A „nép” és az „elit” populista szembeállítása, mint mobilizációs keretértelmezés (frame)
Elements of populism gained the momentum within Hungarian political discourse as follows; -anti-establishment, anti-elite, anti „political class”, nomenclature orientation -going with the people, civil society, national and rural plus ethnic community identity against the „alienated aliens” -blaming the institutions as elections and parliamentarism, which manipulated the „popular will”, the need for reviewing electoral results or even to annihilate them and repeat the elections -new forms of organising, building an „Citizen’s Alliances ”(Polgári Szövetség) with nation and civil society, where national and religious symbols play a role, cultural and social community building to establish hegemony beyond the sphere of politics in other social subsystems -remaking the form of the party giving momentum to the spontaneously developed civic initiative’s (polgári körök) on the one hand, and dissolving the organisational identities of the centre right parties within a common frame on the other hand. These elements of populism emerged partly by recalling former experiences, structures and traditions of the anti- Communist dissent- analysed upon the lectures of István Csurka- or referring to Western centre right party models in Germany (CDU as a Volkspartei) and Italy(Forza Italia) within Fidesz MPP in 2002. The latter development synthetised these elements already present within the campaign to a political strategy and organisational form within the May 2003 Fidesz party conference calling the party with the new name to express the organisational and strategical alterations within the identification logo a „Fidesz-Hungarian Citizen’s Alliance”(Fidesz- Magyar Polgári Szövetség) of the civil society, nation and the center right parties under the strong leadership democracy model of Viktor Orbán and based upon the governing role of Fidesz.
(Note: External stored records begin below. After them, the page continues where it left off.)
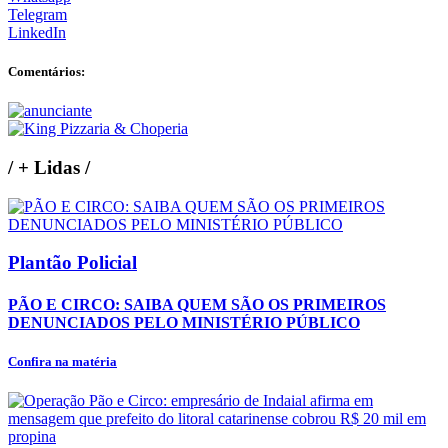
Telegram
LinkedIn
Comentários:
/
+ Lidas
/
Plantão Policial
PÃO E CIRCO: SAIBA QUEM SÃO OS PRIMEIROS
DENUNCIADOS PELO MINISTÉRIO PÚBLICO
Confira na matéria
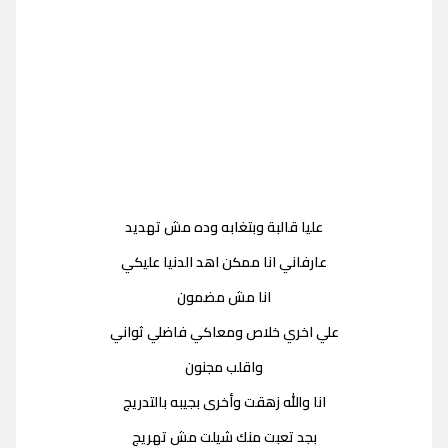
عليا قالبة وبتغابه وده مش تهديد
عارفاني انا ممكن اهد الدنيا عليكي
انا مش مضمون
علي اخري خلاص ومعاكي فاضلي ثواني
واقلب مجنون
انا والله زهقت وأخرى بجيبه بالتدريج
بجد تعبت منك شيلت مش تهريج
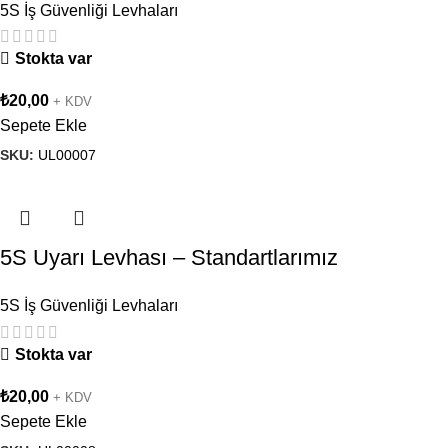
5S İş Güvenliği Levhaları
Stokta var
₺
20,00
+ KDV
Sepete Ekle
SKU:
UL00007
5S Uyarı Levhası – Standartlarımız
5S İş Güvenliği Levhaları
Stokta var
₺
20,00
+ KDV
Sepete Ekle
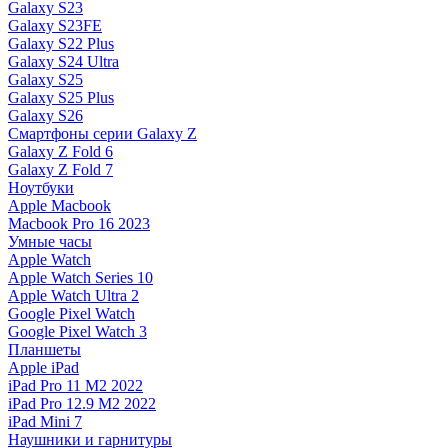
Galaxy S23
Galaxy S23FE
Galaxy S22 Plus
Galaxy S24 Ultra
Galaxy S25
Galaxy S25 Plus
Galaxy S26
Смартфоны серии Galaxy Z
Galaxy Z Fold 6
Galaxy Z Fold 7
Ноутбуки
Apple Macbook
Macbook Pro 16 2023
Умные часы
Apple Watch
Apple Watch Series 10
Apple Watch Ultra 2
Google Pixel Watch
Google Pixel Watch 3
Планшеты
Apple iPad
iPad Pro 11 M2 2022
iPad Pro 12.9 M2 2022
iPad Mini 7
Наушники и гарнитуры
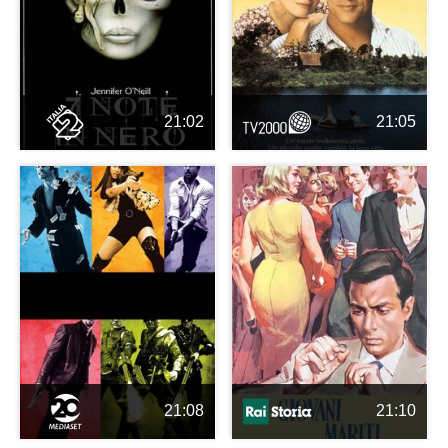
21:02
21:05
21:08
21:10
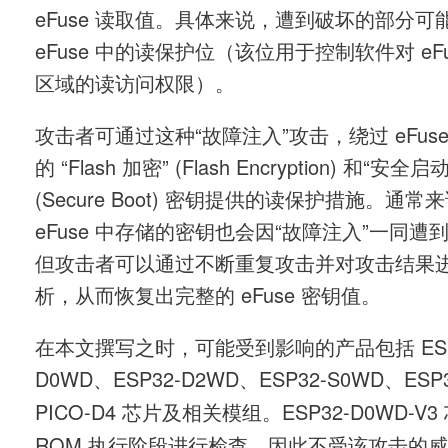
eFuse 读取值。具体来说，遭到破坏的部分可
eFuse 中的读保护位（该位用于控制软件对 eFu
区域的读访问权限）。
攻击者可通过这种“故障注入”攻击，绕过 eFus
的 “Flash 加密” (Flash Encryption) 和“安全启动
(Secure Boot) 密钥提供的读保护措施。通常
eFuse 中存储的密钥也会因“故障注入”一同遭
但攻击者可以通过不断重复攻击并对攻击结果
析，从而恢复出完整的 eFuse 密钥值。
在本文撰写之时，可能受到影响的产品包括 ESP
D0WD、ESP32-D2WD、ESP32-S0WD、ESP3
ESP32-D0WD-V
PICO-D4 芯片及相关模组。
ROM 执行阶段进行检查，因此不受该攻击的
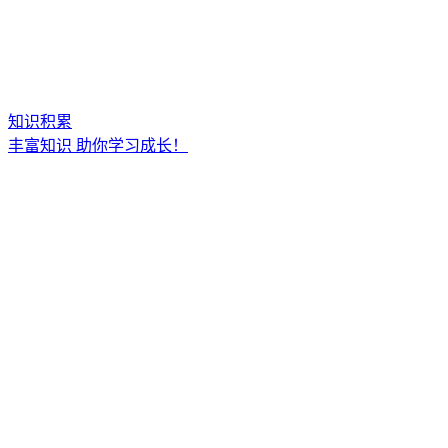
知识积累
丰富知识 助你学习成长！
文创娱乐
创意无限，娱乐无界，尽享乐趣！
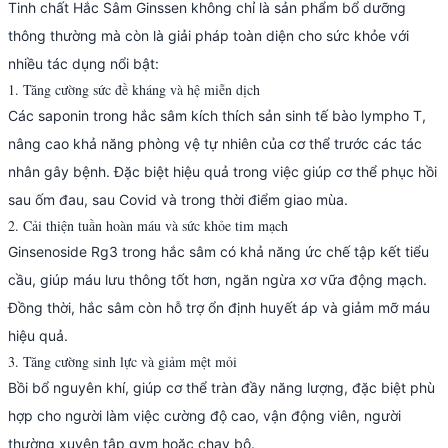
Tinh chất Hắc Sâm Ginssen không chỉ là sản phẩm bổ dưỡng
thông thường mà còn là giải pháp toàn diện cho sức khỏe với
nhiều tác dụng nổi bật:
1. Tăng cường sức đề kháng và hệ miễn dịch
Các saponin trong hắc sâm kích thích sản sinh tế bào lympho T,
nâng cao khả năng phòng vệ tự nhiên của cơ thể trước các tác
nhân gây bệnh. Đặc biệt hiệu quả trong việc giúp cơ thể phục hồi
sau ốm đau, sau Covid và trong thời điểm giao mùa.
2. Cải thiện tuần hoàn máu và sức khỏe tim mạch
Ginsenoside Rg3 trong hắc sâm có khả năng ức chế tập kết tiểu
cầu, giúp máu lưu thông tốt hơn, ngăn ngừa xơ vữa động mạch.
Đồng thời, hắc sâm còn hỗ trợ ổn định huyết áp và giảm mỡ máu
hiệu quả.
3. Tăng cường sinh lực và giảm mệt mỏi
Bồi bổ nguyên khí, giúp cơ thể tràn đầy năng lượng, đặc biệt phù
hợp cho người làm việc cường độ cao, vận động viên, người
thường xuyên tập gym hoặc chạy bộ.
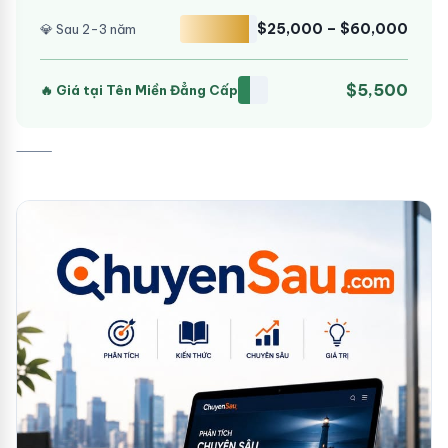
$25,000 – $60,000
💎 Sau 2-3 năm
$5,500
🔥 Giá tại Tên Miền Đẳng Cấp
⸻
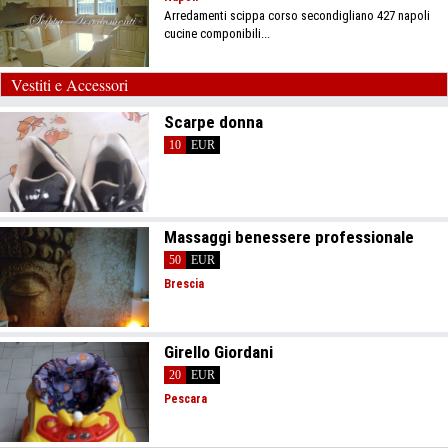
Arredamenti scippa corso secondigliano 427 napoli
cucine componibili...
Vestiti e Accessori
Scarpe donna
10
EUR
Massaggi benessere professionale
50
EUR
Brescia
Girello Giordani
20
EUR
Pescara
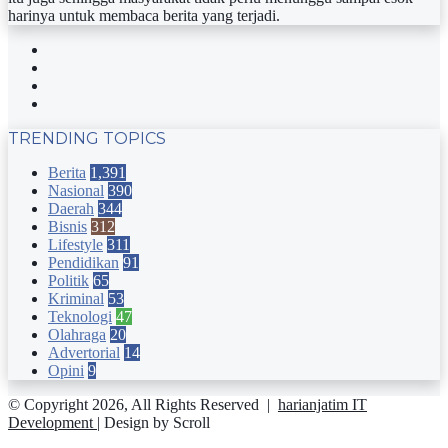
harinya untuk membaca berita yang terjadi.
Facebook
Twitter
YouTube
Instagram
TRENDING TOPICS
Berita
1,391
Nasional
390
Daerah
344
Bisnis
312
Lifestyle
311
Pendidikan
91
Politik
65
Kriminal
53
Teknologi
47
Olahraga
20
Advertorial
14
Opini
9
© Copyright 2026, All Rights Reserved |
harianjatim IT
Development
| Design by Scroll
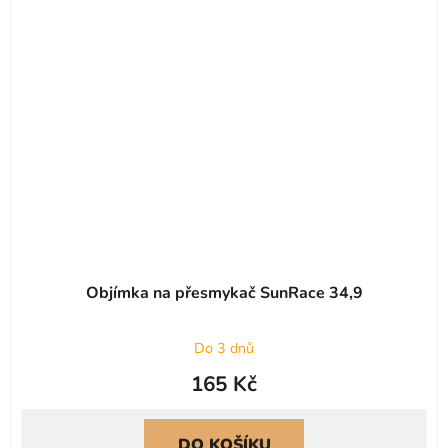
Objímka na přesmykač SunRace 34,9
Do 3 dnů
165 Kč
DO KOŠÍKU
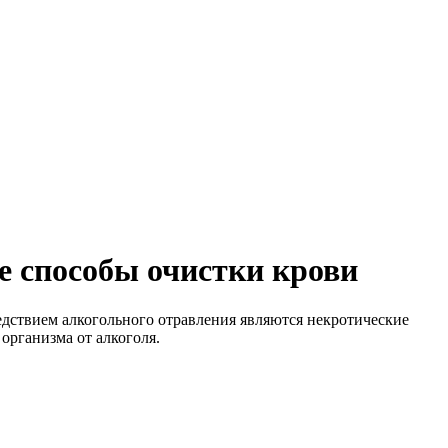
е способы очистки крови
едствием алкогольного отравления являются некротические
организма от алкоголя.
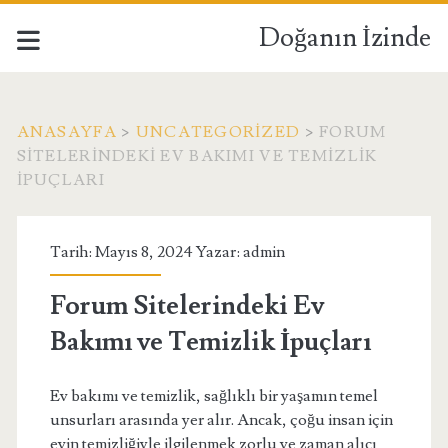
Doğanın İzinde
ANASAYFA
>
UNCATEGORIZED
>
FORUM
SITELERINDEKI EV BAKIMI VE TEMIZLIK
İPUÇLARI
Tarih: Mayıs 8, 2024 Yazar:
admin
Forum Sitelerindeki Ev
Bakımı ve Temizlik İpuçları
Ev bakımı ve temizlik, sağlıklı bir yaşamın temel
unsurları arasında yer alır. Ancak, çoğu insan için
evin temizliğiyle ilgilenmek zorlu ve zaman alıcı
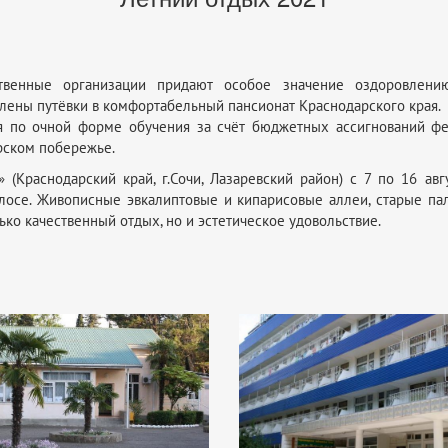
ественные организации придают особое значение оздоровлен
акуплены путёвки в комфортабельный пансионат Краснодарск
я по очной форме обучения за счёт бюджетных ассигнований фе
рском побережье.
(Краснодарский край, г.Сочи, Лазаревский район) с 7 по 16 ав
олосе. Живописные эвкалиптовые и кипарисовые аллеи, старые па
ько качественный отдых, но и эстетическое удовольствие.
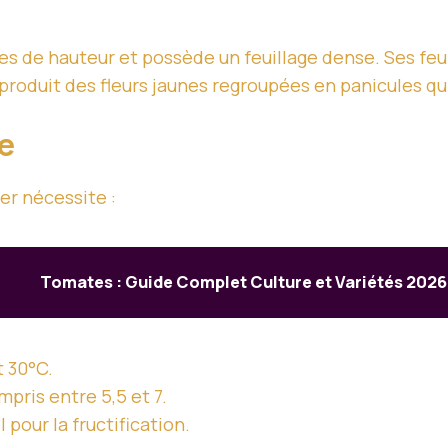
s de hauteur et possède un feuillage dense. Ses feuill
produit des fleurs jaunes regroupées en panicules qui 
e
r nécessite :
Tomates : Guide Complet Culture et Variétés 2026
 30°C.
mpris entre 5,5 et 7.
l pour la fructification.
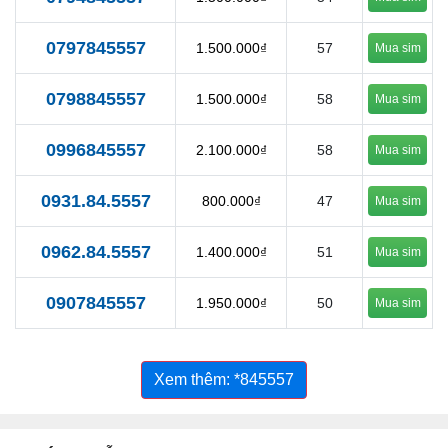
0797845557
1.500.000₫
57
Mua sim
0798845557
1.500.000₫
58
Mua sim
0996845557
2.100.000₫
58
Mua sim
0931.84.5557
800.000₫
47
Mua sim
0962.84.5557
1.400.000₫
51
Mua sim
0907845557
1.950.000₫
50
Mua sim
Xem thêm: *845557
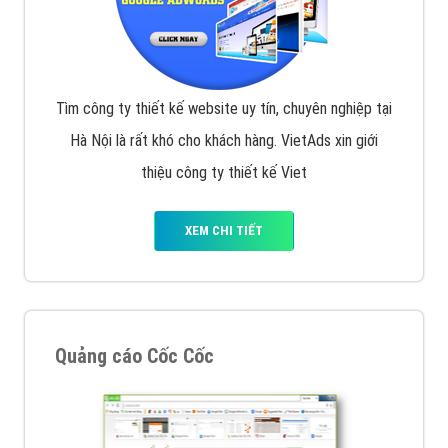
Tìm công ty thiết kế website uy tín, chuyên nghiệp tại
Hà Nội là rất khó cho khách hàng. VietAds xin giới
thiệu công ty thiết kế Viet
XEM CHI TIẾT
Quảng cáo Cốc Cốc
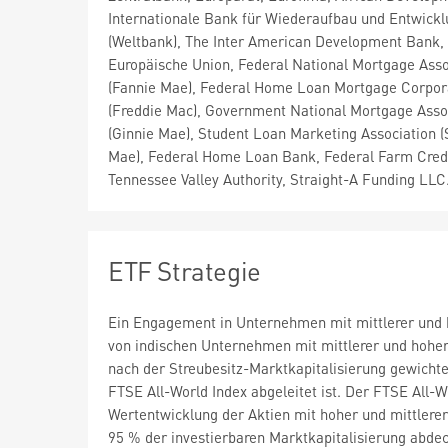
Internationale Bank für Wiederaufbau und Entwick
(Weltbank), The Inter American Development Bank,
Europäische Union, Federal National Mortgage Asso
(Fannie Mae), Federal Home Loan Mortgage Corpor
(Freddie Mac), Government National Mortgage Asso
(Ginnie Mae), Student Loan Marketing Association (S
Mae), Federal Home Loan Bank, Federal Farm Cred
Tennessee Valley Authority, Straight-A Funding LLC.
ETF Strategie
Ein Engagement in Unternehmen mit mittlerer und ho
von indischen Unternehmen mit mittlerer und hoher 
nach der Streubesitz-Marktkapitalisierung gewichte
FTSE All-World Index abgeleitet ist. Der FTSE All-W
Wertentwicklung der Aktien mit hoher und mittlerer
95 % der investierbaren Marktkapitalisierung abdec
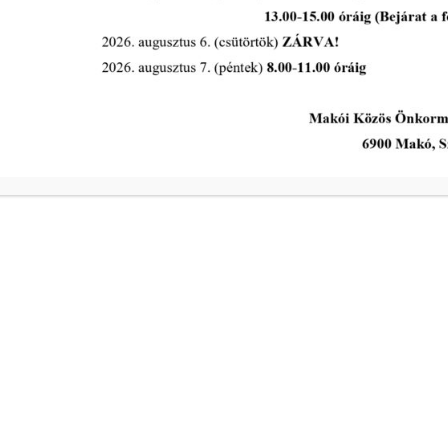
A Polgármesteri Hi
a
Hétfő
ivóvíz- és
Kedd
Szerda
a
Csütörtök
ivóvíz- és
Péntek
s intézkedik a
Makói Polgármeste
ekében!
This idea of the hegemony of the right based upon one organisational form provoked political discussions, and is at the moment rejected by the two other still existing parties of the Right, MDF and MIÉP: However Hungarian electoral system is majoritarian character may establish the bloc of the right with the hegemony of the Fidesz- Citizen’s Alliance, „Polgári Szövetség” despite of the political will of these parties. Consequently, Fidesz as opposition mobilist party moved to the side of the „Euroscepticists” with the MIÉP, which rejected the Europeanisation, meanwhile MDF upheald its partisanship for the EU developed already earlier. What we may result, is that in Hungary there is an influent opposition party with right wing populist character, combining the tradition of the anti- Communist dissent with the new forms of populism in Western democracies. Fidesz this way will move on the equilibrium between populist mobilisation and democratisation and Europeanisation. First is a supply for its voters identified with the „citizen’s” (polgárok) second is the demand from the EU, NATO and OECD countries, where Hungary seek for stable membership and support. Now the Left seems to be more successfully combining populism and Westernism, than the Right, but this may change under the incalculable and unintended social consequences of EU accession or during the pressures of the so-called New World Order of the USA, and then nationalism, populism from the Right could be the winning alternative with much less approval from the NATO and the EU.